All of this translates into an economic impact that is not limited to possible repairs or unplanned downtime, but also affects productivity and the costs associated with sick leave. Therefore, taking a comprehensive approach to industrial air quality is not only a commitment to health and the environment, but also a strategy for competitiveness and efficiency for organizations.

Solutions to mitigate air pollution in industry

Effective management of air quality and exposure to chemical agents in industrial environments requires a comprehensive approach that combines technological innovation, good operating practices, and preventive maintenance. The most notable strategies include dust and fume collection systems to reduce airborne particles in critical areas, filtration and purification technologies adapted to each type of pollutant and process flow, as well as process optimization and the replacement of materials with less polluting alternatives. Likewise, preventive maintenance and control at the source are essential to ensure efficient equipment operation and minimize risks associated with environmental exposure.
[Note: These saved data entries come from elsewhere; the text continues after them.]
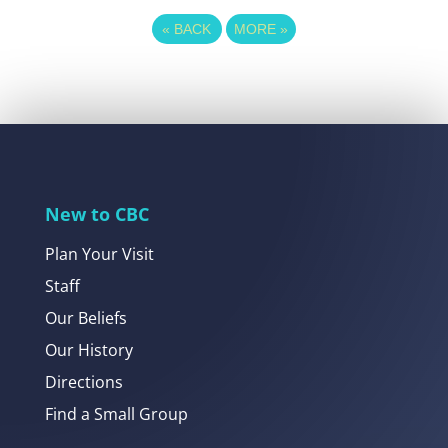
«
BACK
MORE
»
New to CBC
Plan Your Visit
Staff
Our Beliefs
Our History
Directions
Find a Small Group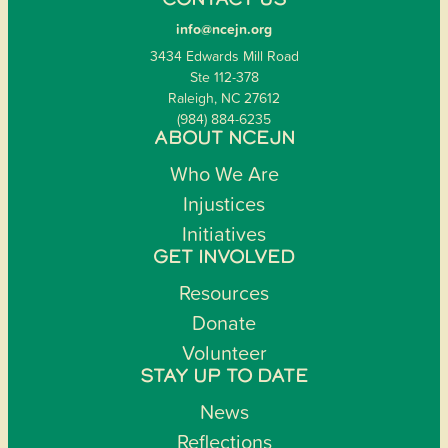
CONTACT US
info@ncejn.org
3434 Edwards Mill Road
Ste 112-378
Raleigh, NC 27612
(984) 884-6235
ABOUT NCEJN
Who We Are
Injustices
Initiatives
GET INVOLVED
Resources
Donate
Volunteer
STAY UP TO DATE
News
Reflections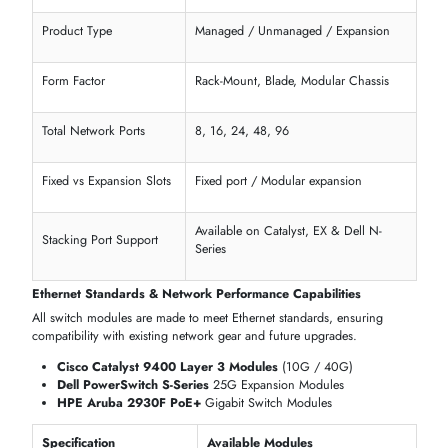
1
2
3
4
5
...
136
SHOP SWITCH MODULES BY TECHNICAL
SPECIFICATIONS & NETWORK ARCHITECTURE
itechdevices
offers an extensive catalog of
switch modules
designe
for
businesses
,
data centers
, and
server networks
. Every module 
selected for performance, scalability, and compatibility with
enterpris
networking
setups.
Core Hardware & Form Factor Configuration
Select
switch modules
by type, chassis, and port capacity to perfectl
fit your
server racks
and office infrastructure.
Available Products:
Cisco Catalyst 9300 Rack-Mount
Switch Modules
Dell PowerSwitch N-Series Modular
Expansion Modules
HPE Aruba 2930M Blade
Modules
Juniper EX-Series Fixed Port Switch Modules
That is why the trend is towards integrated solutions that not only measure, but also predict exposure scenarios and optimize environmental management proactively. ITENE is working along these lines, developing tools that incorporate advanced sensors, data analytics, and artificial intelligence to transform monitoring into a competitive advantage.

Ultimately, indoor air quality and the control of exposure to chemical agents in industrial environments is not just a matter of regulatory compliance: it is a decisive factor in protecting workers’ health, preserving the environment, and ensuring the competitiveness of companies. Measuring, understanding, and acting on the risks associated with pollution in production environments requires a combination of technological innovation, responsible management, and a commitment to sustainability.

New technological tools such as advanced monitoring, promoted by technology centers such as ITENE, represent an essential step towards safer, more resilient, and more sustainable industrial environments.